The state’s chief economist, Bill Gillespie, and the Board of Economic Advisers put together a study in 2004 analyzing the Governor’s numbers and how his office came about them, after testimony in front of the Senate Finance Committee that year.

The Governor’s Office pegged the cost of state and local government in South Carolina to 29 percent more than other states in the country. However, the study says that analysis is misleading because it doesn’t measure costs, measures only goods and services produced and ignores the differences in the mix of production in South Carolina as compared to the rest of the nation.

“It is not valid to argue that trade, transportation and construction, which have ratios more than 1.0, costs more in South Carolina,” the report states. “In fact, this is generally known to be untrue.

“And the same conclusion applies to state and local government. Just because the percentage share is higher in South Carolina does not mean that state and local government costs 29 percent more here than in the rest of the country.”

According to the study, the output comparison by the U.S. Bureau of the Census overstates the situation in South Carolina because of the states ownership of Santee Cooper and the ports, and most states do not have large state-owned utilities or state-run ports.

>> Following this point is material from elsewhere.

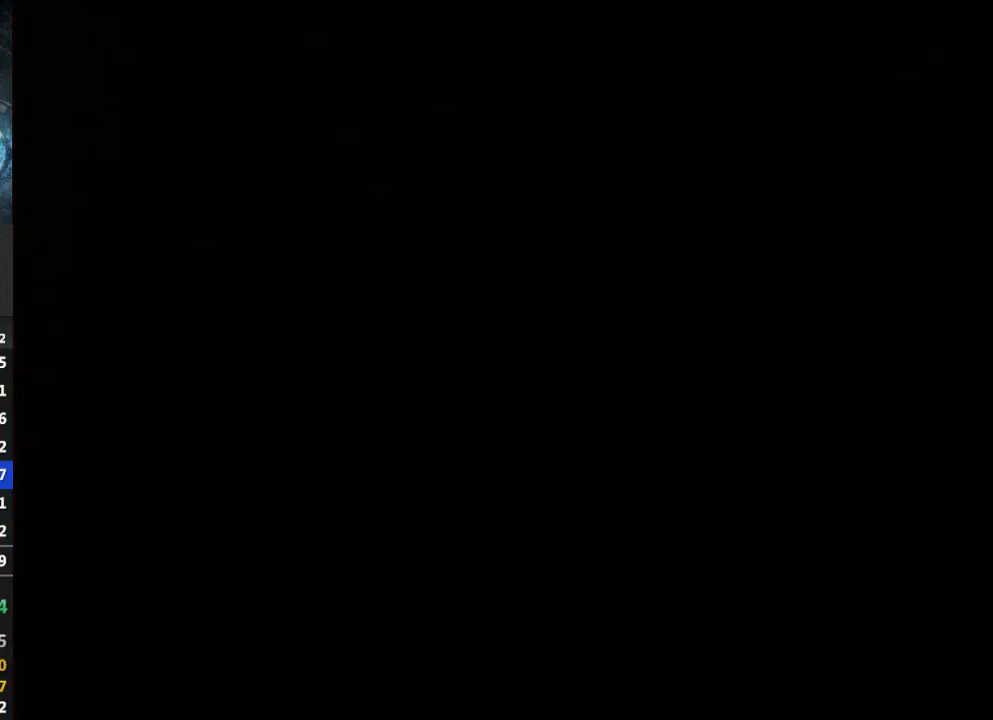
{"buttons": [], "left_stick": "center", "right_stick": "center", "events": []}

Excluding the $270 million in output from those two sources, state and local government output was 5.5 percent less than the nation as a whole, not 29 percent more.

And, according to statistics cited from the Bureau of the Census, expenditures for state and local government were actually 5.7 percent less, in comparison.

The only sector where South Carolina was significantly spending more was in the area of health care, which was skewed, the report said, by abnormally high spending on Medicaid, driven by the state’s low per capita income.

The study concludes that he health care outlier should be thrown out, and that the proper calculation is that South Carolina spends 14 percent less on state and local government.

“It’s safe to say that the actual cost of state government in South Carolina is more than double the $7 billion figure that’s commonly referred to,” SCPC spokesman Bryan Cox said to FITS News. “And one of the most disturbing findings was to see the trend of the general fund as a percentage of state spending.”